Work item:
Filter the records below, keeping only lines with the string "Fırsatları".

[Page-level text extractions]
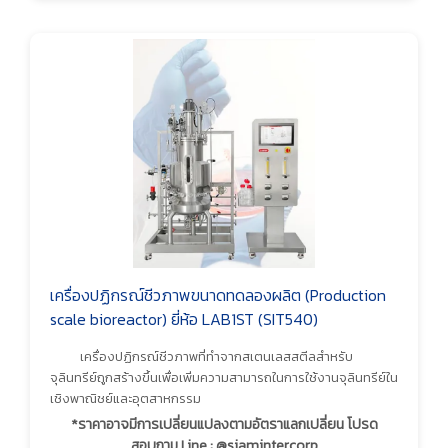
เครื่องปฏิกรณ์ชีวภาพขนาดทดลองผลิต (Production
scale bioreactor) ยี่ห้อ LAB1ST (SIT540)
เครื่องปฏิกรณ์ชีวภาพที่ทำจากสเตนเลสสตีลสำหรับ
จุลินทรีย์ถูกสร้างขึ้นเพื่อเพิ่มความสามารถในการใช้งานจุลินทรีย์ใน
เชิงพาณิชย์และอุตสาหกรรม
*ราคาอาจมีการเปลี่ยนแปลงตามอัตราแลกเปลี่ยน โปรด
สอบถาม Line : @siamintercorp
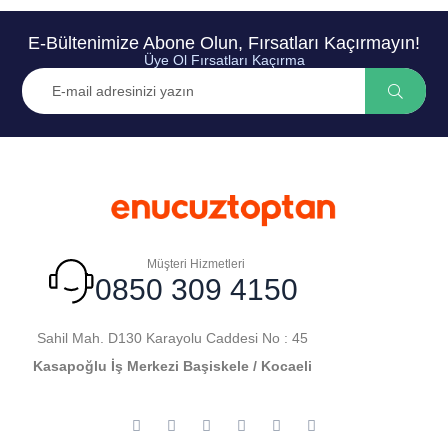
E-Bültenimize Abone Olun, Fırsatları Kaçırmayın!
Üye Ol Fırsatları Kaçırma
Müşteri Hizmetleri
0850 309 4150
Sahil Mah. D130 Karayolu Caddesi No : 45
Kasapoğlu İş Merkezi Başiskele / Kocaeli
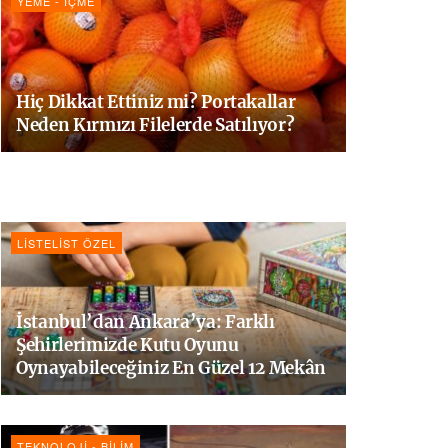
YEME - İÇME
Hiç Dikkat Ettiniz mi? Portakallar
Neden Kırmızı Filelerde Satılıyor?
LISTELIST ÖZEL
İstanbul’dan Ankara’ya: Farklı
Şehirlerimizde Kutu Oyunu
Oynayabileceğiniz En Güzel 12 Mekân
TEKNOLOJI - BILIM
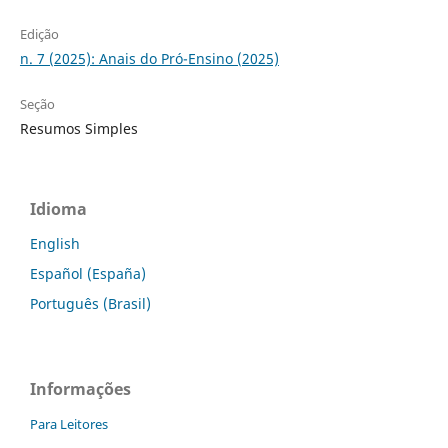
Edição
n. 7 (2025): Anais do Pró-Ensino (2025)
Seção
Resumos Simples
Idioma
English
Español (España)
Português (Brasil)
Informações
Para Leitores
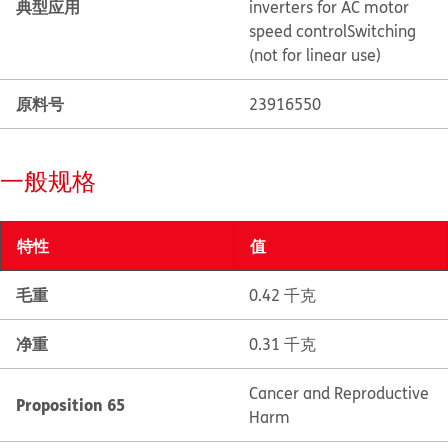
典型应用
inverters for AC motor
speed control
Switching
(not for linear use)
原料号
23916550
一般规格
特性
值
毛重
0.42 千克
净重
0.31 千克
Cancer and Reproductive
Proposition 65
Harm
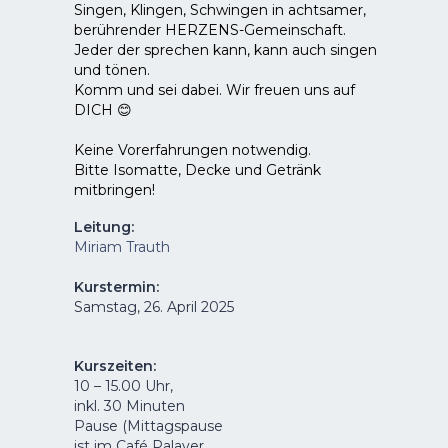
Singen, Klingen, Schwingen in achtsamer,
berührender HERZENS-Gemeinschaft.
Jeder der sprechen kann, kann auch singen
und tönen.
Komm und sei dabei. Wir freuen uns auf
DICH 😊
Keine Vorerfahrungen notwendig.
Bitte Isomatte, Decke und Getränk
mitbringen!
Leitung:
Miriam Trauth
Kurstermin:
Samstag, 26. April 2025
Kurszeiten:
10 – 15.00 Uhr,
inkl. 30 Minuten
Pause (Mittagspause
ist im Café Palaver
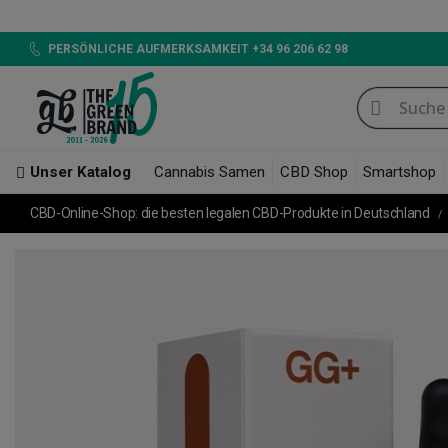
PERSÖNLICHE AUFMERKSAMKEIT +34 96 206 62 98
Unser Katalog
Cannabis Samen
CBD Shop
Smartshop
CBD-Online-Shop: die besten legalen CBD-Produkte in Deutschland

Answer to this exercise:
E-Bültenimize Abone Olun, Fırsatları Kaçırmayın!
Üye Ol Fırsatları Kaçırma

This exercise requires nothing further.